In recent years, the clinical application of therapeutic antibodies has already significantly improved the therapy and prognosis of various malignant diseases. Notably, immunomodulating antibodies demonstrated the possibility to selectively modify the T cell-response and thus represent an attractive therapeutic strategy. However, in many cases, the therapeutic success of monospecific antibodies is limited or comes with severe systematic side-effects in patients. In comparison, the use of bispecific antibodies demonstrated several advantages by enabling the recruitment and activation of effector cells such as T cells, specifically at the tumor side. This thesis presents the in-vitro generation, characterization, and optimization of novel immunomodulating bispecific antibodies for target cell-restricted modulation of T cell activation.

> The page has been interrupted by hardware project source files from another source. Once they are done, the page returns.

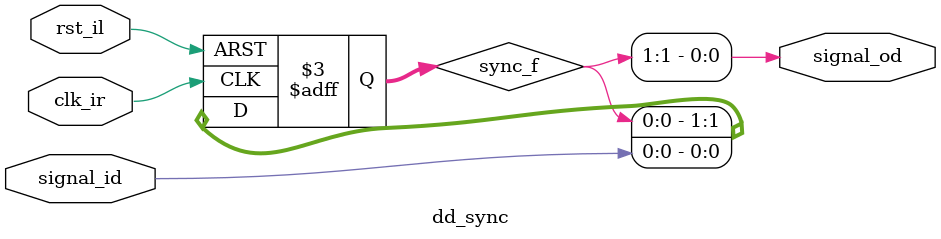
<source format=v>
/*
 --------------------------------------------------------------------------
   Synesthesia - Copyright (C) 2012 Gregory Matthew James.

   This file is part of Synesthesia.

   Synesthesia is free; you can redistribute it and/or modify
   it under the terms of the GNU General Public License as published by
   the Free Software Foundation; either version 3 of the License, or
   (at your option) any later version.

   Synesthesia is distributed in the hope that it will be useful,
   but WITHOUT ANY WARRANTY; without even the implied warranty of
   MERCHANTABILITY or FITNESS FOR A PARTICULAR PURPOSE. See the
   GNU General Public License for more details.

   You should have received a copy of the GNU General Public License
   along with this program. If not, see <http://www.gnu.org/licenses/>.
 --------------------------------------------------------------------------
*/

/*
 --------------------------------------------------------------------------
 -- Project Code      : synesthesia
 -- Module Name       : dd_sync
 -- Author            : mammenx
 -- Associated modules: 
 -- Function          : Basic 2xDFLOP synchronizer
 --------------------------------------------------------------------------
*/

/*
 --------------------------------------------------------------------------

 -- $Header$
 

 -- $Log$

 --------------------------------------------------------------------------
*/

`timescale 1ns / 10ps


module dd_sync
  (
    clk_ir,
    rst_il,

    signal_id,

    signal_od
  );

//----------------------- Global parameters Declarations ------------------
  parameter P_NO_SYNC_STAGES  = 2;

//----------------------- Input Declarations ------------------------------
  input                       clk_ir;
  input                       rst_il;

  input                       signal_id;


//----------------------- Output Declarations -----------------------------
  output                      signal_od;

//----------------------- Output Register Declaration ---------------------


//----------------------- Internal Register Declarations ------------------
  reg   [P_NO_SYNC_STAGES-1:0]  sync_f;

//----------------------- Internal Wire Declarations ----------------------



//----------------------- Start of Code -----------------------------------

  always@(posedge clk_ir, negedge rst_il)
  begin
    if(~rst_il)
    begin
      sync_f                  <=  {P_NO_SYNC_STAGES{1'b0}};
    end
    else
    begin
      sync_f                  <=  {sync_f[P_NO_SYNC_STAGES-2:0],signal_id};
    end
  end

  assign  signal_od           =   sync_f[P_NO_SYNC_STAGES-1];

endmodule // dd_sync

</source>
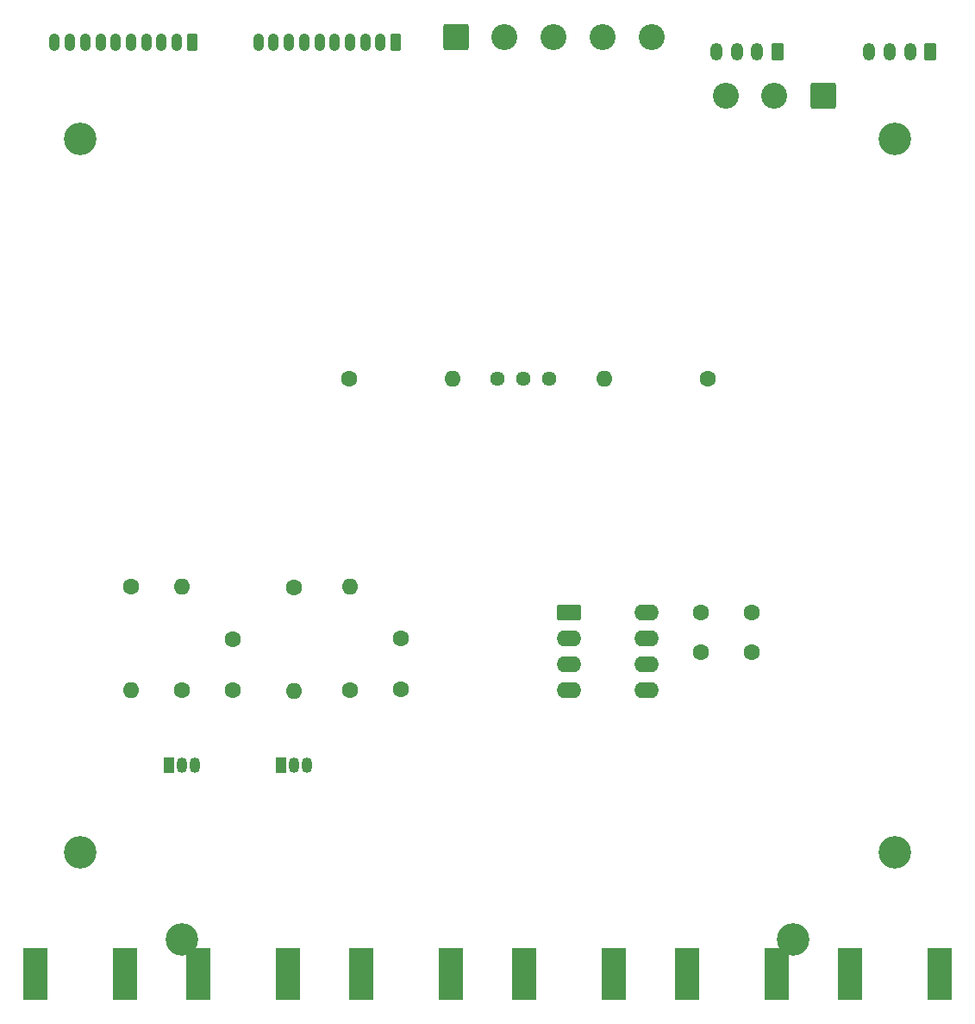
<source format=gbs>
G04 #@! TF.GenerationSoftware,KiCad,Pcbnew,9.0.0*
G04 #@! TF.CreationDate,2025-05-20T10:08:30-07:00*
G04 #@! TF.ProjectId,coil_tempeauture_interlock,636f696c-5f74-4656-9d70-656175747572,rev?*
G04 #@! TF.SameCoordinates,Original*
G04 #@! TF.FileFunction,Soldermask,Bot*
G04 #@! TF.FilePolarity,Negative*
%FSLAX46Y46*%
G04 Gerber Fmt 4.6, Leading zero omitted, Abs format (unit mm)*
G04 Created by KiCad (PCBNEW 9.0.0) date 2025-05-20 10:08:30*
%MOMM*%
%LPD*%
G01*
G04 APERTURE LIST*
G04 Aperture macros list*
%AMRoundRect*
0 Rectangle with rounded corners*
0 $1 Rounding radius*
0 $2 $3 $4 $5 $6 $7 $8 $9 X,Y pos of 4 corners*
0 Add a 4 corners polygon primitive as box body*
4,1,4,$2,$3,$4,$5,$6,$7,$8,$9,$2,$3,0*
0 Add four circle primitives for the rounded corners*
1,1,$1+$1,$2,$3*
1,1,$1+$1,$4,$5*
1,1,$1+$1,$6,$7*
1,1,$1+$1,$8,$9*
0 Add four rect primitives between the rounded corners*
20,1,$1+$1,$2,$3,$4,$5,0*
20,1,$1+$1,$4,$5,$6,$7,0*
20,1,$1+$1,$6,$7,$8,$9,0*
20,1,$1+$1,$8,$9,$2,$3,0*%
G04 Aperture macros list end*
%ADD10C,1.440000*%
%ADD11C,1.600000*%
%ADD12O,1.600000X1.600000*%
%ADD13R,2.420000X5.080000*%
%ADD14RoundRect,0.249999X-1.025001X-1.025001X1.025001X-1.025001X1.025001X1.025001X-1.025001X1.025001X0*%
%ADD15C,2.550000*%
%ADD16RoundRect,0.250000X0.265000X0.615000X-0.265000X0.615000X-0.265000X-0.615000X0.265000X-0.615000X0*%
%ADD17O,1.030000X1.730000*%
%ADD18C,3.200000*%
%ADD19RoundRect,0.250000X0.350000X0.625000X-0.350000X0.625000X-0.350000X-0.625000X0.350000X-0.625000X0*%
%ADD20O,1.200000X1.750000*%
%ADD21R,1.050000X1.500000*%
%ADD22O,1.050000X1.500000*%
%ADD23RoundRect,0.250000X-0.950000X-0.550000X0.950000X-0.550000X0.950000X0.550000X-0.950000X0.550000X0*%
%ADD24O,2.400000X1.600000*%
%ADD25RoundRect,0.249999X1.025001X1.025001X-1.025001X1.025001X-1.025001X-1.025001X1.025001X-1.025001X0*%
G04 APERTURE END LIST*
D10*
X156080000Y-88500000D03*
X153540000Y-88500000D03*
X151000000Y-88500000D03*
D11*
X136420000Y-88500000D03*
D12*
X146580000Y-88500000D03*
D13*
X185620000Y-146930000D03*
X194380000Y-146930000D03*
D14*
X146900000Y-55000000D03*
D15*
X151700000Y-55000000D03*
X156500000Y-55000000D03*
X161300000Y-55000000D03*
X166100000Y-55000000D03*
D16*
X141000000Y-55500000D03*
D17*
X139500000Y-55500000D03*
X138000000Y-55500000D03*
X136500000Y-55500000D03*
X135000000Y-55500000D03*
X133500000Y-55500000D03*
X132000000Y-55500000D03*
X130500000Y-55500000D03*
X129000000Y-55500000D03*
X127500000Y-55500000D03*
D11*
X171000000Y-115390000D03*
X176000000Y-115390000D03*
D18*
X190000000Y-135000000D03*
X110000000Y-65000000D03*
D13*
X137620000Y-146930000D03*
X146380000Y-146930000D03*
D19*
X178500000Y-56450000D03*
D20*
X176500000Y-56450000D03*
X174500000Y-56450000D03*
X172500000Y-56450000D03*
D11*
X125000000Y-119080000D03*
X125000000Y-114080000D03*
D18*
X190000000Y-65000000D03*
D21*
X118730000Y-126500000D03*
D22*
X120000000Y-126500000D03*
X121270000Y-126500000D03*
D18*
X110000000Y-135000000D03*
D11*
X115000000Y-108920000D03*
D12*
X115000000Y-119080000D03*
D11*
X131000000Y-109000000D03*
D12*
X131000000Y-119160000D03*
D11*
X120000000Y-119080000D03*
D12*
X120000000Y-108920000D03*
D18*
X180000000Y-143600000D03*
D11*
X141500000Y-119000000D03*
X141500000Y-114000000D03*
D13*
X121620000Y-146930000D03*
X130380000Y-146930000D03*
D23*
X158000000Y-111500000D03*
D24*
X158000000Y-114040000D03*
X158000000Y-116580000D03*
X158000000Y-119120000D03*
X165620000Y-119120000D03*
X165620000Y-116580000D03*
X165620000Y-114040000D03*
X165620000Y-111500000D03*
D16*
X121000000Y-55500000D03*
D17*
X119500000Y-55500000D03*
X118000000Y-55500000D03*
X116500000Y-55500000D03*
X115000000Y-55500000D03*
X113500000Y-55500000D03*
X112000000Y-55500000D03*
X110500000Y-55500000D03*
X109000000Y-55500000D03*
X107500000Y-55500000D03*
D25*
X183000000Y-60800000D03*
D15*
X178200000Y-60800000D03*
X173400000Y-60800000D03*
D13*
X153620000Y-146930000D03*
X162380000Y-146930000D03*
D18*
X120000000Y-143600000D03*
D19*
X193500000Y-56450000D03*
D20*
X191500000Y-56450000D03*
X189500000Y-56450000D03*
X187500000Y-56450000D03*
D13*
X169620000Y-146930000D03*
X178380000Y-146930000D03*
D11*
X136500000Y-119080000D03*
D12*
X136500000Y-108920000D03*
D11*
X171660000Y-88500000D03*
D12*
X161500000Y-88500000D03*
D11*
X171000000Y-111500000D03*
X176000000Y-111500000D03*
D21*
X129730000Y-126500000D03*
D22*
X131000000Y-126500000D03*
X132270000Y-126500000D03*
D13*
X105620000Y-146930000D03*
X114380000Y-146930000D03*
M02*

</source>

The bispecific antibodies were subjected to an extensive characterization process aiming at the identification of the optimal antibody format and clone. Finally, secondary work focused on a successful humanization by CDR grafting to decrease the risk of immunogenicity. Taken together, certain immunomodulating antibodies described in this work demonstrated a beneficial effect on activated T cells only in a target cell-restricted manner and demonstrate the potential of a novel promising therapeutic candidate for selective cancer treatment.